Synergistic Enhancement of Physicochemical and Biomedical Properties in Microwave-Synthesized Copper-Doped Zinc Oxide Nanoparticles

Abstract

Copper (Cu) doping in zinc oxide (ZnO) nanoparticles (NPs) is known to enhance their functional properties, making them attractive for biomedical applications. In this study, Cu-doped ZnO NPs [Zn₁₋ₓCuₓO with x = 0.0385 (ZCu2), 0.08 (ZCu4), and 0.115 (ZCu6)] were synthesized using a microwave-assisted combustion route and comprehensively characterized. X-ray diffraction confirmed single-phase wurtzite ZnO with Cu incorporation, with crystallite sizes ranging from 54.65 to 71.66 nm and associated variations in strain and dislocation density. SEM analysis revealed particle sizes of 122–197 nm, in agreement with XRD results, while FTIR confirmed Zn–O vibrational shifts due to Cu substitution.

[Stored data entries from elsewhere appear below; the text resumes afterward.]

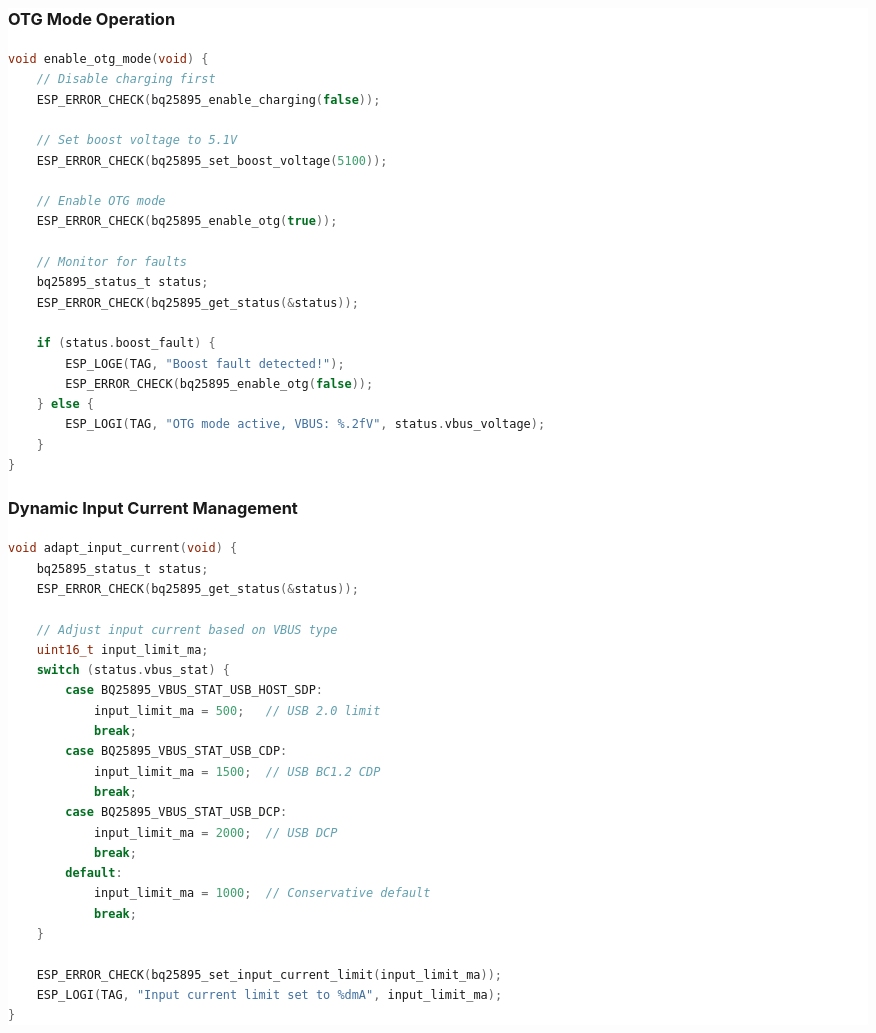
 ```c
```

### OTG Mode Operation

```c
void enable_otg_mode(void) {
    // Disable charging first
    ESP_ERROR_CHECK(bq25895_enable_charging(false));
    
    // Set boost voltage to 5.1V
    ESP_ERROR_CHECK(bq25895_set_boost_voltage(5100));
    
    // Enable OTG mode
    ESP_ERROR_CHECK(bq25895_enable_otg(true));
    
    // Monitor for faults
    bq25895_status_t status;
    ESP_ERROR_CHECK(bq25895_get_status(&status));
    
    if (status.boost_fault) {
        ESP_LOGE(TAG, "Boost fault detected!");
        ESP_ERROR_CHECK(bq25895_enable_otg(false));
    } else {
        ESP_LOGI(TAG, "OTG mode active, VBUS: %.2fV", status.vbus_voltage);
    }
}
```

### Dynamic Input Current Management

```c
void adapt_input_current(void) {
    bq25895_status_t status;
    ESP_ERROR_CHECK(bq25895_get_status(&status));
    
    // Adjust input current based on VBUS type
    uint16_t input_limit_ma;
    switch (status.vbus_stat) {
        case BQ25895_VBUS_STAT_USB_HOST_SDP:
            input_limit_ma = 500;   // USB 2.0 limit
            break;
        case BQ25895_VBUS_STAT_USB_CDP:
            input_limit_ma = 1500;  // USB BC1.2 CDP
            break;
        case BQ25895_VBUS_STAT_USB_DCP:
            input_limit_ma = 2000;  // USB DCP
            break;
        default:
            input_limit_ma = 1000;  // Conservative default
            break;
    }
    
    ESP_ERROR_CHECK(bq25895_set_input_current_limit(input_limit_ma));
    ESP_LOGI(TAG, "Input current limit set to %dmA", input_limit_ma);
}
```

UV–Vis absorption spectra exhibited a blue shift at lower Cu doping (ZCu2, ZCu4) attributed to the Burstein–Moss effect and a red shift at higher doping (ZCu6) due to defect-induced band gap narrowing, enhancing visible-light absorption. Photoluminescence analysis revealed band-edge emissions (409–430 nm) with optical bandgap widening (3.30–3.47 eV) and defect-related emissions at higher Cu content. Zeta potential measurements indicated improved colloidal stability for doped samples. Biomedical assays demonstrated notable antibacterial, antifungal, antioxidant, hemocompatible, and anticancer activity against MDA-MB-231 breast cancer cells. These findings establish Cu-doped ZnO NPs as promising candidates for nanomedicine applications.